I am unfinished. At fifty two, I am the owner of a life that feels unlived. There is a tension that runs through my days like a rubber band stretched from this moment all the way back through the years to that moment in August 1987 when two gunshots changed my life forever. At some point in each day I feel myself cringing in anticipation of that rubber band snapping! I fear that snap almost as much as I want it, because it is then (and only then), that my REAL life will begin again.

One of the most common mental tricks that men use in prison to keep their spirits up is to tell themselves that this, (prison) is not their real life, it is an interruption of their real life. Their REAL life will begin again when they get out. In fact the most common phrase you hear in prison at the begining of a conversation is; “When I get out of here I’m gonna…” And everything we do behind these walls is either aimed at getting us out, trying to maintain our community ties with family and friends, or finding ways to fill up our days and kill time while we wait on the other shoe to drop. Everything in here has a temporary feel except the place it’s self (which seems to perpetually consume the youth of our comunity).  

We live in a half dream, half nightmare, trying not to let any of the things we experience in here matter because; “When we get out..” it will all be behind us as if it never existed. We don’t say what we really mean or do what we really want because it might spark conflicts that will keep us in here longer when there is nothing in here that we value enough to make that sacrifice. What we do is opt for the least objectionable alternative in a situation full of unsatisfactory choices. But how long can a man live like this? How long can he go on treating the events of his life as if they are things separate and apart from himself? How long before he grows numb to the value of his life, when almost every choice available to him gives him no satisfaction? Creating that distance in your heart between yourself and the things in your life, ensures apathy. It fosters indifference, and often ends in an embittered soul. It’s the chief reason why so many men come home from prison seeming so “cold hearted”; because the emotional isolation required to successfully navigate long prison stays is killing their ability to become emotionally invested in the world around them.  

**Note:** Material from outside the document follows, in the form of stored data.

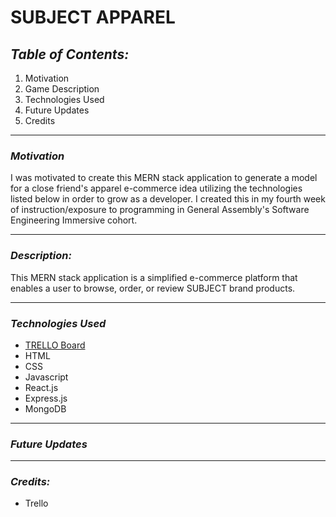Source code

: # **SUBJECT APPAREL**

## **_Table of Contents:_**

1. Motivation
2. Game Description
3. Technologies Used
4. Future Updates
5. Credits

---

### **_Motivation_**

I was motivated to create this MERN stack application to generate a model for a close friend's apparel e-commerce idea utilizing the technologies listed below in order to grow as a developer. I created this in my fourth week of instruction/exposure to programming in General Assembly's Software Engineering Immersive cohort.

---

### **_Description:_**

This MERN stack application is a simplified e-commerce platform that enables a user to browse, order, or review SUBJECT brand products.

---

### **_Technologies Used_**

- [TRELLO Board](https://trello.com/b/8mYoyyHV/subject-apparel-e-commerce)
- HTML
- CSS
- Javascript
- React.js
- Express.js
- MongoDB

---

### **_Future Updates_**

---

### **_Credits:_**

- Trello
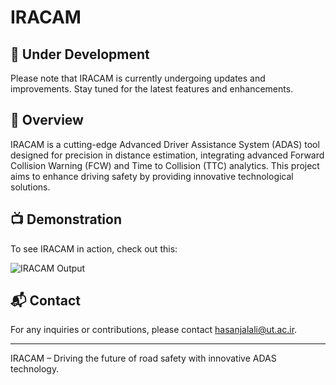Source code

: # IRACAM

## 🚧 Under Development
Please note that IRACAM is currently undergoing updates and improvements. Stay tuned for the latest features and enhancements.

## 📖 Overview
IRACAM is a cutting-edge Advanced Driver Assistance System (ADAS) tool designed for precision in distance estimation, integrating advanced Forward Collision Warning (FCW) and Time to Collision (TTC) analytics. This project aims to enhance driving safety by providing innovative technological solutions.

## 📺 Demonstration
To see IRACAM in action, check out this:

![IRACAM Output](https://github.com/H-Jalali/IRACAM/blob/main/videos/output.gif)

## 📬 Contact
For any inquiries or contributions, please contact hasanjalali@ut.ac.ir.

---

IRACAM – Driving the future of road safety with innovative ADAS technology.
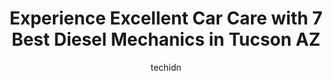 ---
layout: ampstory
image: https://images.unsplash.com/photo-1639928849293-7f9ff81e41d3?ixlib=rb-4.0.3&ixid=MnwxMjA3fDB8MHxwaG90by1wYWdlfHx8fGVufDB8fHx8&auto=format&fit=crop&w=640&h=853&q=80
author: techidn
featured: false
description: When it comes to maintaining and repairing your vehicle in Tucson  AZ , USA, you deserve nothing but the best. Thats why the 7 best Diesel Mechanic in the area are here to offer their exper
title: Experience Excellent Car Care with 7 Best Diesel Mechanics in Tucson  AZ
cover:
   title: Experience Excellent Car Care with 7 Best Diesel Mechanics in Tucson  AZ
   subtitle: Rickpate
   background: https://images.unsplash.com/photo-1639928849293-7f9ff81e41d3?ixlib=rb-4.0.3&ixid=MnwxMjA3fDB8MHxwaG90by1wYWdlfHx8fGVufDB8fHx8&auto=format&fit=crop&w=640&h=853&q=80

pages: 
 - layout: thirds
   top: <h1>#1 Tucson Truck Repair and Towing</h1>
   bottom: "<p>Excellent service! Very nice and knowledgeable mechanics! My Freightliner transmission got bad and needed to replace it! In the morning I checked in and same day they did</p>"
   background: https://www.knot35.com/toplist/wp-content/uploads/2023/06/best-diesel-mechanic-1-in-tucson-az-1685836117.jpeg
   backgroundblur: true
 - layout: thirds
   top: <h1>#2 Arizonas Affordable Diesel Tech</h1>
   bottom: "<p>3661 E Speedway Blvd, Tucson, AZ 85716, United States</p>"
   background: https://www.knot35.com/toplist/wp-content/uploads/2023/06/best-diesel-mechanic-2-in-tucson-az-1685836117.jpeg
   cta:
      link: https://www.knot35.com/toplist/experience-excellent-car-care-with-7-best-diesel-mechanics-in-tucson-az/
      text: Experience Excellent Car Care with 7 Best Diesel Mechanics in Tucson  AZ
 - layout: thirds
   top: <h1>#3 Goldies Diesel</h1>
   bottom: "<p>2900 N Oracle Rd, Tucson, AZ 85705, United States</p>"
   background: https://www.knot35.com/toplist/wp-content/uploads/2023/06/best-diesel-mechanic-3-in-tucson-az-1685836118.jpeg
   cta:
      link: https://www.knot35.com/toplist/experience-excellent-car-care-with-7-best-diesel-mechanics-in-tucson-az/
      text: Experience Excellent Car Care with 7 Best Diesel Mechanics in Tucson  AZ
 - layout: thirds
   top: <h1>#4 W.W. Williams</h1>
   bottom: "<p>1375 W Glenn St, Tucson, AZ 85705, United States</p>"
   background: https://images.unsplash.com/photo-1546497974-b213c9efb599?ixlib=rb-4.0.3&ixid=MnwxMjA3fDB8MHxwaG90by1wYWdlfHx8fGVufDB8fHx8&auto=format&fit=crop&w=640&h=853&q=80
   cta:
      link: https://www.knot35.com/toplist/experience-excellent-car-care-with-7-best-diesel-mechanics-in-tucson-az/
      text: Experience Excellent Car Care with 7 Best Diesel Mechanics in Tucson  AZ
 - layout: thirds
   top: <h1>#5 AUTOMOTIVE AND DIESEL PERFORMANCE</h1>
   bottom: "<p>5901 E 22nd St, Tucson, AZ 85711, United States</p>"
   background: https://images.unsplash.com/photo-1614648718611-0635f29016cb?ixlib=rb-4.0.3&ixid=MnwxMjA3fDB8MHxwaG90by1wYWdlfHx8fGVufDB8fHx8&auto=format&fit=crop&w=640&h=853&q=80
   cta:
      link: https://www.knot35.com/toplist/experience-excellent-car-care-with-7-best-diesel-mechanics-in-tucson-az/
      text: Experience Excellent Car Care with 7 Best Diesel Mechanics in Tucson  AZ
 - layout: thirds
   top: <h1>#6 Silver Eagle Truck & Trailer Repairs</h1>
   bottom: "<p>3225 E 48th St, Tucson, AZ 85713, United States</p>"
   background: https://images.unsplash.com/photo-1515405295579-ba7b45403062?ixlib=rb-4.0.3&ixid=MnwxMjA3fDB8MHxwaG90by1wYWdlfHx8fGVufDB8fHx8&auto=format&fit=crop&w=640&h=853&q=80
   cta:
      link: https://www.knot35.com/toplist/experience-excellent-car-care-with-7-best-diesel-mechanics-in-tucson-az/
      text: Experience Excellent Car Care with 7 Best Diesel Mechanics in Tucson  AZ
 - layout: thirds
   top: <h1>#7 Accu-Trac Truck Repair</h1>
   bottom: "<p>7230 S Frances Ave, Tucson, AZ 85756, United States</p>"
   background: https://images.unsplash.com/photo-1536745287225-21d689278fd1?ixlib=rb-4.0.3&ixid=MnwxMjA3fDB8MHxwaG90by1wYWdlfHx8fGVufDB8fHx8&auto=format&fit=crop&w=640&h=853&q=80
   cta:
      link: https://www.knot35.com/toplist/experience-excellent-car-care-with-7-best-diesel-mechanics-in-tucson-az/
      text: Experience Excellent Car Care with 7 Best Diesel Mechanics in Tucson  AZ
 - layout: thirds
   middle: Continue reading...
   background: https://images.unsplash.com/photo-1527067829737-402993088e6b?ixlib=rb-4.0.3&ixid=MnwxMjA3fDB8MHxwaG90by1wYWdlfHx8fGVufDB8fHx8&auto=format&fit=crop&w=640&h=853&q=80
   cta:
      link: https://www.knot35.com/toplist/experience-excellent-car-care-with-7-best-diesel-mechanics-in-tucson-az/
      text: Experience Excellent Car Care with 7 Best Diesel Mechanics in Tucson  AZ
      
---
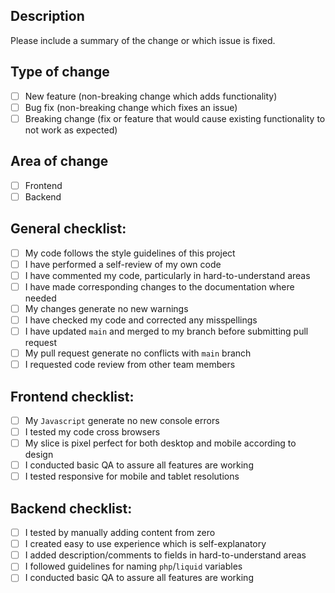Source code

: ## Description

Please include a summary of the change or which issue is fixed.

## Type of change

- [ ] New feature (non-breaking change which adds functionality)
- [ ] Bug fix (non-breaking change which fixes an issue)
- [ ] Breaking change (fix or feature that would cause existing functionality to not work as expected)

## Area of change

- [ ] Frontend
- [ ] Backend

## General checklist:

- [ ] My code follows the style guidelines of this project
- [ ] I have performed a self-review of my own code
- [ ] I have commented my code, particularly in hard-to-understand areas
- [ ] I have made corresponding changes to the documentation where needed
- [ ] My changes generate no new warnings
- [ ] I have checked my code and corrected any misspellings
- [ ] I have updated `main` and merged to my branch before submitting pull request
- [ ] My pull request generate no conflicts with `main` branch
- [ ] I requested code review from other team members

## Frontend checklist:

- [ ] My `Javascript` generate no new console errors
- [ ] I tested my code cross browsers
- [ ] My slice is pixel perfect for both desktop and mobile according to design
- [ ] I conducted basic QA to assure all features are working
- [ ] I tested responsive for mobile and tablet resolutions

## Backend checklist:

- [ ] I tested by manually adding content from zero
- [ ] I created easy to use experience which is self-explanatory
- [ ] I added description/comments to fields in hard-to-understand areas
- [ ] I followed guidelines for naming `php`/`liquid` variables
- [ ] I conducted basic QA to assure all features are working
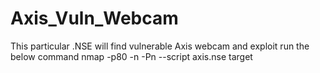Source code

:# Axis_Vuln_Webcam
This particular .NSE will find vulnerable Axis webcam and exploit
run the below command 
nmap -p80 -n -Pn --script axis.nse target
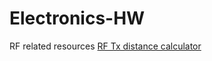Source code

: # Electronics-HW

RF related resources
[RF Tx distance calculator](https://www.everythingrf.com/rf-calculators/link-budget-calculator)

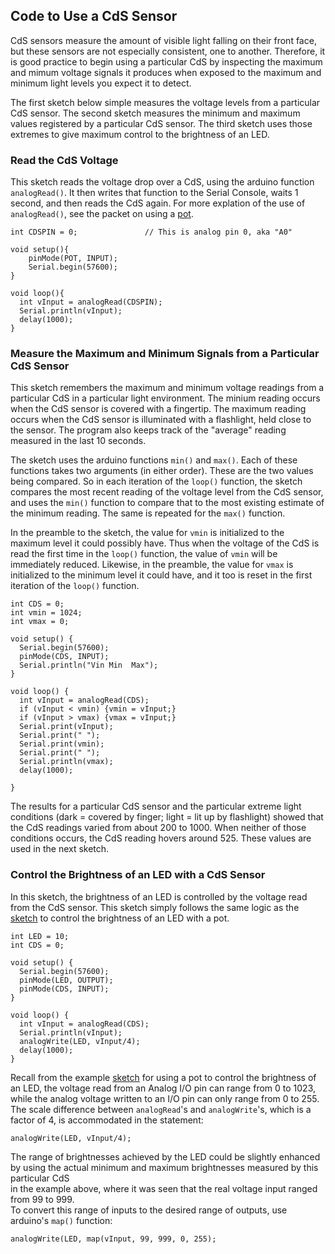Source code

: ## Code to Use a CdS Sensor ##

CdS sensors measure the amount of visible light falling on their
front face, but these sensors are not especially consistent, one
to another.  Therefore, it is good practice to begin using a particular
CdS by inspecting the maximum and mimum voltage signals it produces
when exposed to the maximum and minimum light levels you expect it 
to detect.

The first sketch below simple measures the voltage levels from a 
particular CdS sensor.  The second sketch measures the minimum and
maximum values registered by a particular CdS sensor.  The third
sketch uses those extremes to give maximum control to the brightness
of an LED.

### Read the CdS Voltage ###

This sketch reads the voltage drop over a CdS, using the arduino function 
`analogRead()`.  It then writes that function to the Serial Console, 
waits 1 second, and then reads the CdS again.  For more explation
of the use of `analogRead()`, see the packet on using a [pot](../3a-potentiometer/code.html).
 
    int CDSPIN = 0;               // This is analog pin 0, aka "A0"
    
    void setup(){  
        pinMode(POT, INPUT);
        Serial.begin(57600);
    }
    
    void loop(){
      int vInput = analogRead(CDSPIN);
      Serial.println(vInput);
      delay(1000);
    }

### Measure the Maximum and Minimum Signals from a Particular CdS Sensor ###

This sketch remembers the maximum and minimum voltage readings from a 
particular CdS in a particular light environment.  The minium reading
occurs when the CdS sensor is covered with a fingertip.  The maximum 
reading occurs when the CdS sensor is illuminated with a flashlight, held
close to the sensor.  The program also keeps track of the "average" 
reading measured in the last 10 seconds.

The sketch uses the arduino functions `min()` and `max()`.  Each of these
functions takes two arguments (in either order).  These are the two values
being compared.  So in each iteration of the `loop()` function, the sketch
compares the most recent reading of the voltage level from the CdS sensor,
and uses the `min()` function to compare that to the most existing estimate
of the minimum reading.  The same is repeated for the `max()` function.

In the preamble to the sketch, the value for `vmin` is initialized to the
maximum level it could possibly have.  Thus when the voltage of the CdS is
read the first time in the `loop()` function, the value of `vmin` will be 
immediately reduced.  Likewise, in the preamble, the value for `vmax` is 
initialized to the minimum level it could have, and it too is reset in the 
first iteration of the `loop()` function.

    int CDS = 0;
    int vmin = 1024;
    int vmax = 0;
    
    void setup() {
      Serial.begin(57600);
      pinMode(CDS, INPUT);
      Serial.println("Vin Min  Max");
    }
    
    void loop() {
      int vInput = analogRead(CDS);
      if (vInput < vmin) {vmin = vInput;}
      if (vInput > vmax) {vmax = vInput;}
      Serial.print(vInput);
      Serial.print(" ");
      Serial.print(vmin);
      Serial.print(" ");
      Serial.println(vmax);
      delay(1000);
      
    }

The results for a particular CdS sensor and the particular extreme
light conditions (dark = covered by finger; light = lit up by flashlight)
showed that the CdS readings varied from about 200 to 1000.
When neither of those conditions occurs, the CdS reading hovers around 525.
These values are used in the next sketch.

### Control the Brightness of an LED with a CdS Sensor ###

In this sketch, the brightness of an LED is controlled by the voltage
read from the CdS sensor.  This sketch simply follows the same logic as
the [sketch](../3a-potentiometer/code.html) to control the brightness of 
an LED with a pot.  

    int LED = 10;
    int CDS = 0;

    void setup() {
      Serial.begin(57600);
      pinMode(LED, OUTPUT);
      pinMode(CDS, INPUT);
    }
    
    void loop() {
      int vInput = analogRead(CDS);
      Serial.println(vInput);
      analogWrite(LED, vInput/4);
      delay(1000);
    }

Recall from the example [sketch](../3a-potentiometer/code.html) for using a pot
to control the brightness of an LED, the voltage read from an Analog I/O pin 
can range from 0 to 1023, while the analog voltage written to an I/O pin can 
only range from 0 to 255.  The scale difference between `analogRead`'s and 
`analogWrite`'s, which is a factor of 4, is accommodated in the statement:

    analogWrite(LED, vInput/4);

The range of brightnesses achieved by the LED could be slightly enhanced by 
using the actual minimum and maximum brightnesses measured by this particular CdS  
in the example above, where it was seen that the real voltage input ranged from 99 to 999.  
To convert this range of inputs to the desired range of outputs, use arduino's `map()`
function:

    analogWrite(LED, map(vInput, 99, 999, 0, 255);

Without regular contact with multiple people in the free world, men in prison tend to become intellectually stagnant. They become frozen in time, relics of a bygone era. Often you can determine in the course of a conversation how old they were when they came to prison because they are often locked into that maturity level. They are living their lives in a prolonged holding pattern without the usual pressures and experiences that provoke maturity.

I came to prison at ninteen, if I left today I would leave with thirty two years of prison experience but hit the streets with the same real-world experience as that nineteen year old they locked up in 1987. With little idea of how to maintain a household, or an intimate adult relationship. All I would have are theories and supposition based largely on what I’ve read or seen on TV. Yet the people who deal with me will look into my fifty two year old face and expect more. When that rubber band snaps how long before the sting of it subsides, and what will the life that remains to me look like? Prison only prepares you to succeed in prison. It is a life lived on hold.